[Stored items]
———
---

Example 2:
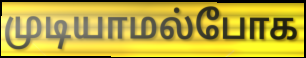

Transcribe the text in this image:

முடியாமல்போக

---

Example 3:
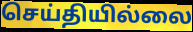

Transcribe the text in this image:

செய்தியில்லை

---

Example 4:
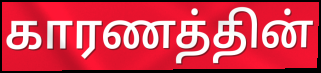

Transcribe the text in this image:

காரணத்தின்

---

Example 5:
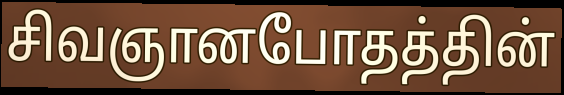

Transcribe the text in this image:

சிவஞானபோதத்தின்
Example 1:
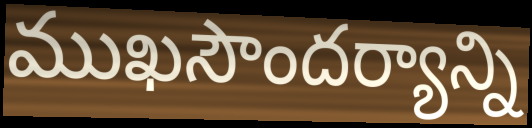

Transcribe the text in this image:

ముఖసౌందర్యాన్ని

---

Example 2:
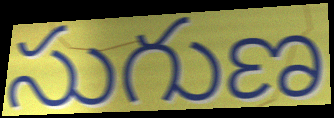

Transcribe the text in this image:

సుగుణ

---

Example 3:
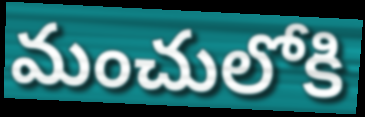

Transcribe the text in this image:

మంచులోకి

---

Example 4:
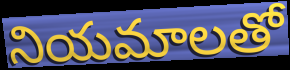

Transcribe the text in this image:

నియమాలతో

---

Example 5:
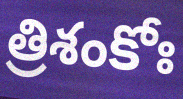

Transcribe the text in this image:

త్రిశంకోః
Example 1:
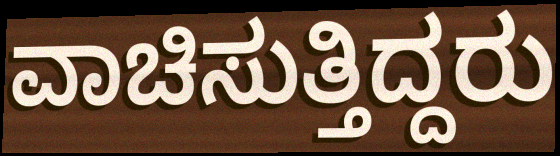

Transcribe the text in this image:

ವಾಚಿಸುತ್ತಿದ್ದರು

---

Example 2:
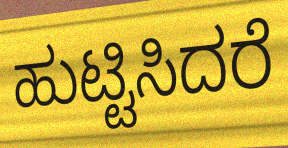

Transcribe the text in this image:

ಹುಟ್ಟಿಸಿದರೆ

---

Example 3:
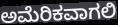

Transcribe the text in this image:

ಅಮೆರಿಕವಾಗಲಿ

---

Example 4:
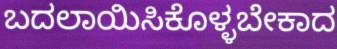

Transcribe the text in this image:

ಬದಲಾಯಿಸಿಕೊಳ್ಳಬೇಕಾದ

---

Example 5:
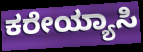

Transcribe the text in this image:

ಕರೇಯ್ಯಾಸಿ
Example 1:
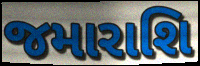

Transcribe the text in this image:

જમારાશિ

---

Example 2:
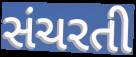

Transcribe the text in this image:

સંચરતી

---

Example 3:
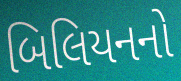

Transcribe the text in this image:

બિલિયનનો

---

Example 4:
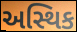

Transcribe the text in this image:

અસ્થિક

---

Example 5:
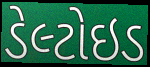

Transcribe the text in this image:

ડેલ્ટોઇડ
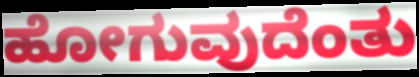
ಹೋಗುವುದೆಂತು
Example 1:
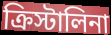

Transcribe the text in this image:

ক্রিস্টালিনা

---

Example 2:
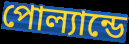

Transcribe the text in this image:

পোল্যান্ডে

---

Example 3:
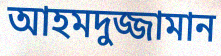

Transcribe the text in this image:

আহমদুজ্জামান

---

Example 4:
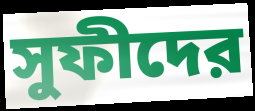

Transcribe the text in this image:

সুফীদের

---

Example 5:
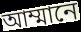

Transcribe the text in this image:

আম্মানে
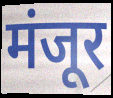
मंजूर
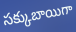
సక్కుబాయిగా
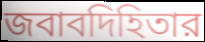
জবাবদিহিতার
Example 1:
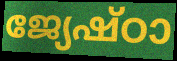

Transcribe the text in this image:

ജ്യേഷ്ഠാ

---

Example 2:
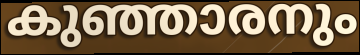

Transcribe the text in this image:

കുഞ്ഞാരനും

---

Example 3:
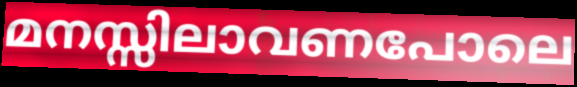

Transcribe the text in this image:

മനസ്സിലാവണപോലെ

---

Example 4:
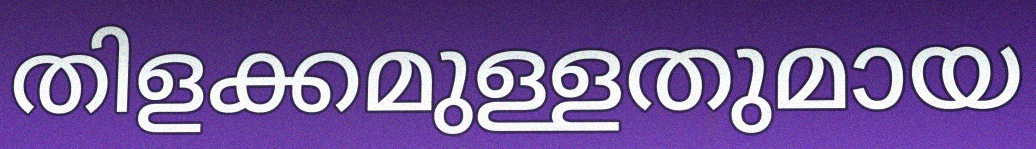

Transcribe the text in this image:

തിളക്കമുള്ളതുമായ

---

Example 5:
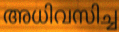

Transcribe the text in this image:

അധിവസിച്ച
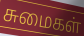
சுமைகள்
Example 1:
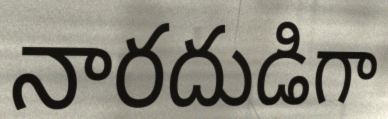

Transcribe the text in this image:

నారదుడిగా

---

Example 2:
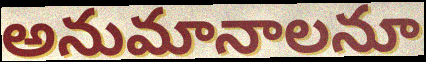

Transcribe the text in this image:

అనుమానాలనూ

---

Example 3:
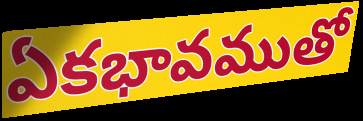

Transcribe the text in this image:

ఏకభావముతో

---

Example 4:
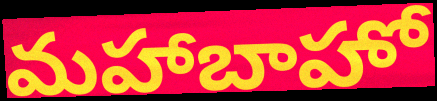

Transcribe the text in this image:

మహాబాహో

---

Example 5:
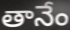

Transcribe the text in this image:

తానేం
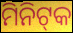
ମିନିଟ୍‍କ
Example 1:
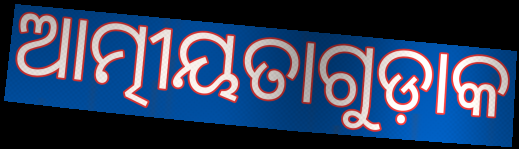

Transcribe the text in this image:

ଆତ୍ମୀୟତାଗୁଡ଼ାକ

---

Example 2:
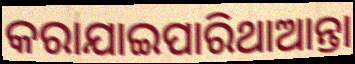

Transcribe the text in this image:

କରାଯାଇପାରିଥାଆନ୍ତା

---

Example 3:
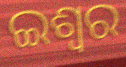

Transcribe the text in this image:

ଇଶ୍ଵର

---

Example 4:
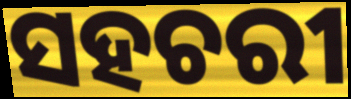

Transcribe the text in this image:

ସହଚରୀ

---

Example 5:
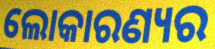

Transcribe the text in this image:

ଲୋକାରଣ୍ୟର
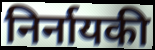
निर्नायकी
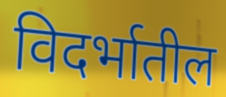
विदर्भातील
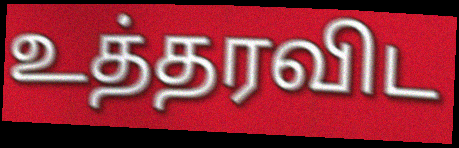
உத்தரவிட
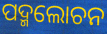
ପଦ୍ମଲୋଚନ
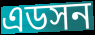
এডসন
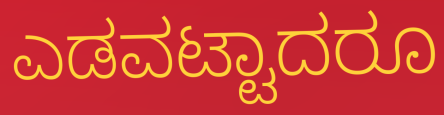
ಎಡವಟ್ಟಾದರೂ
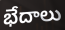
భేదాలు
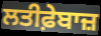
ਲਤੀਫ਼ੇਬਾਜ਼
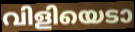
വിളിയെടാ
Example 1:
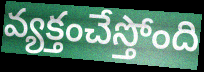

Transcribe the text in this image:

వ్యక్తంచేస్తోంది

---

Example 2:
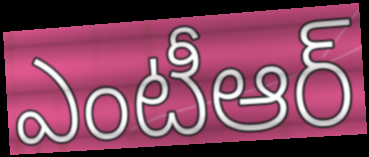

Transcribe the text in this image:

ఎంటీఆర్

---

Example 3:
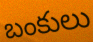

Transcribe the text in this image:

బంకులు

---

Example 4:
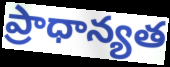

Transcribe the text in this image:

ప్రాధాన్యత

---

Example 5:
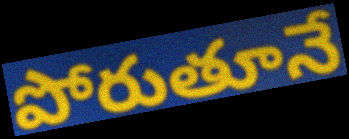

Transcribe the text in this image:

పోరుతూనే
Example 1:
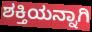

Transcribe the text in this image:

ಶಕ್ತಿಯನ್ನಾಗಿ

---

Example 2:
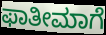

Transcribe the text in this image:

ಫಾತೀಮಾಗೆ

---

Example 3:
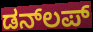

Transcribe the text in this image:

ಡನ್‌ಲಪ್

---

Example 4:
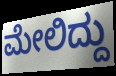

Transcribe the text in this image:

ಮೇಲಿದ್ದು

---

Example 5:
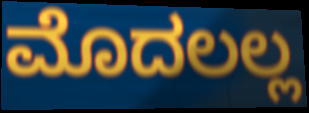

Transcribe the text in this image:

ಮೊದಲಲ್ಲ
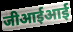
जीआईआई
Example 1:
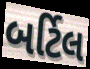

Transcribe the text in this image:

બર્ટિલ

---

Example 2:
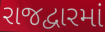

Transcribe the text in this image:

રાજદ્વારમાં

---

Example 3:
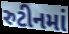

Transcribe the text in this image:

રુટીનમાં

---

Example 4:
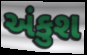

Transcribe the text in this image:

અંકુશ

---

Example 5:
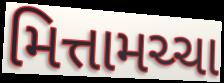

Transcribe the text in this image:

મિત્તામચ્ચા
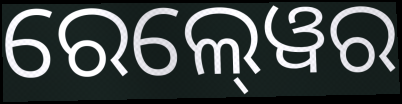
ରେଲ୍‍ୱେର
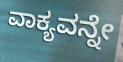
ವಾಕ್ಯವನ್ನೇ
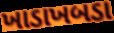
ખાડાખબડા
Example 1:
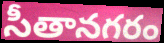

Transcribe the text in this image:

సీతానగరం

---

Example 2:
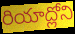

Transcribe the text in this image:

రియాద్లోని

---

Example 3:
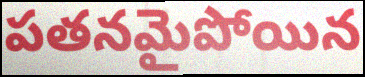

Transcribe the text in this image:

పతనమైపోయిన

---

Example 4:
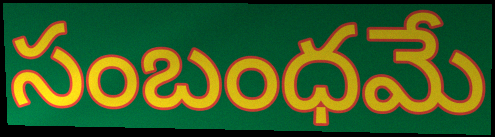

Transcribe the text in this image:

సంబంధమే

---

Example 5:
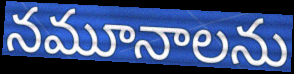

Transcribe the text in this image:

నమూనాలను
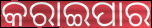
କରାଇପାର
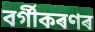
———
[Action item]:
Once the pictures are set aside, give every line above again without alteration.

[Result of this task]:
---

Example 2:

Transcribe the text in this image:

முடியாமல்போக

---

Example 3:

Transcribe the text in this image:

செய்தியில்லை

---

Example 4:

Transcribe the text in this image:

காரணத்தின்

---

Example 5:

Transcribe the text in this image:

சிவஞானபோதத்தின்
Example 1:

Transcribe the text in this image:

ముఖసౌందర్యాన్ని

---

Example 2:

Transcribe the text in this image:

సుగుణ

---

Example 3:

Transcribe the text in this image:

మంచులోకి

---

Example 4:

Transcribe the text in this image:

నియమాలతో

---

Example 5:

Transcribe the text in this image:

త్రిశంకోః
Example 1:

Transcribe the text in this image:

ವಾಚಿಸುತ್ತಿದ್ದರು

---

Example 2:

Transcribe the text in this image:

ಹುಟ್ಟಿಸಿದರೆ

---

Example 3:

Transcribe the text in this image:

ಅಮೆರಿಕವಾಗಲಿ

---

Example 4:

Transcribe the text in this image:

ಬದಲಾಯಿಸಿಕೊಳ್ಳಬೇಕಾದ

---

Example 5:

Transcribe the text in this image:

ಕರೇಯ್ಯಾಸಿ
Example 1:

Transcribe the text in this image:

જમારાશિ

---

Example 2:

Transcribe the text in this image:

સંચરતી

---

Example 3:

Transcribe the text in this image:

બિલિયનનો

---

Example 4:

Transcribe the text in this image:

અસ્થિક

---

Example 5:

Transcribe the text in this image:

ડેલ્ટોઇડ
ಹೋಗುವುದೆಂತು
Example 1:

Transcribe the text in this image:

ক্রিস্টালিনা

---

Example 2:

Transcribe the text in this image:

পোল্যান্ডে

---

Example 3:

Transcribe the text in this image:

আহমদুজ্জামান

---

Example 4:

Transcribe the text in this image:

সুফীদের

---

Example 5:

Transcribe the text in this image:

আম্মানে
मंजूर
సక్కుబాయిగా
জবাবদিহিতার
Example 1:

Transcribe the text in this image:

ജ്യേഷ്ഠാ

---

Example 2:

Transcribe the text in this image:

കുഞ്ഞാരനും

---

Example 3:

Transcribe the text in this image:

മനസ്സിലാവണപോലെ

---

Example 4:

Transcribe the text in this image:

തിളക്കമുള്ളതുമായ

---

Example 5:

Transcribe the text in this image:

അധിവസിച്ച
சுமைகள்
Example 1:

Transcribe the text in this image:

నారదుడిగా

---

Example 2:

Transcribe the text in this image:

అనుమానాలనూ

---

Example 3:

Transcribe the text in this image:

ఏకభావముతో

---

Example 4:

Transcribe the text in this image:

మహాబాహో

---

Example 5:

Transcribe the text in this image:

తానేం
ମିନିଟ୍‍କ
Example 1:

Transcribe the text in this image:

ଆତ୍ମୀୟତାଗୁଡ଼ାକ

---

Example 2:

Transcribe the text in this image:

କରାଯାଇପାରିଥାଆନ୍ତା

---

Example 3:

Transcribe the text in this image:

ଇଶ୍ଵର

---

Example 4:

Transcribe the text in this image:

ସହଚରୀ

---

Example 5:

Transcribe the text in this image:

ଲୋକାରଣ୍ୟର
निर्नायकी
विदर्भातील
உத்தரவிட
ପଦ୍ମଲୋଚନ
এডসন
ಎಡವಟ್ಟಾದರೂ
భేదాలు
ਲਤੀਫ਼ੇਬਾਜ਼
വിളിയെടാ
Example 1:

Transcribe the text in this image:

వ్యక్తంచేస్తోంది

---

Example 2:

Transcribe the text in this image:

ఎంటీఆర్

---

Example 3:

Transcribe the text in this image:

బంకులు

---

Example 4:

Transcribe the text in this image:

ప్రాధాన్యత

---

Example 5:

Transcribe the text in this image:

పోరుతూనే
Example 1:

Transcribe the text in this image:

ಶಕ್ತಿಯನ್ನಾಗಿ

---

Example 2:

Transcribe the text in this image:

ಫಾತೀಮಾಗೆ

---

Example 3:

Transcribe the text in this image:

ಡನ್‌ಲಪ್

---

Example 4:

Transcribe the text in this image:

ಮೇಲಿದ್ದು

---

Example 5:

Transcribe the text in this image:

ಮೊದಲಲ್ಲ
जीआईआई
Example 1:

Transcribe the text in this image:

બર્ટિલ

---

Example 2:

Transcribe the text in this image:

રાજદ્વારમાં

---

Example 3:

Transcribe the text in this image:

રુટીનમાં

---

Example 4:

Transcribe the text in this image:

અંકુશ

---

Example 5:

Transcribe the text in this image:

મિત્તામચ્ચા
ରେଲ୍‍ୱେର
ವಾಕ್ಯವನ್ನೇ
ખાડાખબડા
Example 1:

Transcribe the text in this image:

సీతానగరం

---

Example 2:

Transcribe the text in this image:

రియాద్లోని

---

Example 3:

Transcribe the text in this image:

పతనమైపోయిన

---

Example 4:

Transcribe the text in this image:

సంబంధమే

---

Example 5:

Transcribe the text in this image:

నమూనాలను
କରାଇପାର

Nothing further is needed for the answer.